- **Goal of the exercise**
Each line below should be repeated exactly, but no picture should be carried over.

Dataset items
──────────
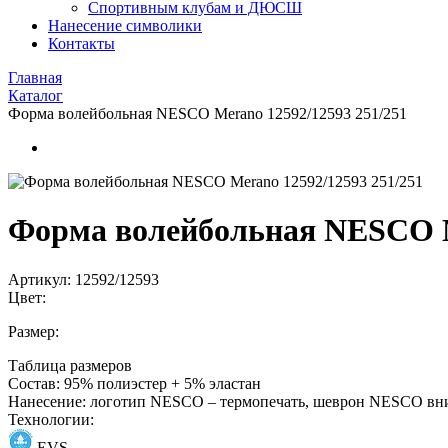
Спортивным клубам и ДЮСШ
Нанесение символики
Контакты
Главная
Каталог
Форма волейбольная NESCO Merano 12592/12593 251/251
Форма волейбольная NESCO M
Артикул:
12592/12593
Цвет:
Размер:
Таблица размеров
Состав:
95% полиэстер + 5% эластан
Нанесение:
логотип NESCO – термопечать, шеврон NESCO вни
Технологии:
EVS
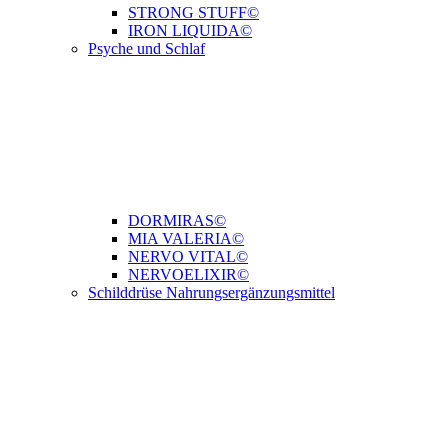
STRONG STUFF©
IRON LIQUIDA©
Psyche und Schlaf
DORMIRAS©
MIA VALERIA©
NERVO VITAL©
NERVOELIXIR©
Schilddrüse Nahrungsergänzungsmittel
──────────
- **Output of the task**
Спортивным клубам и ДЮСШ
Нанесение символики
Контакты
Главная
Каталог
Форма волейбольная NESCO Merano 12592/12593 251/251
Форма волейбольная NESCO M
Артикул:
12592/12593
Цвет:
Размер:
Таблица размеров
Состав:
95% полиэстер + 5% эластан
Нанесение:
логотип NESCO – термопечать, шеврон NESCO вни
Технологии:
EVS
STRONG STUFF©
IRON LIQUIDA©
Psyche und Schlaf
DORMIRAS©
MIA VALERIA©
NERVO VITAL©
NERVOELIXIR©
Schilddrüse Nahrungsergänzungsmittel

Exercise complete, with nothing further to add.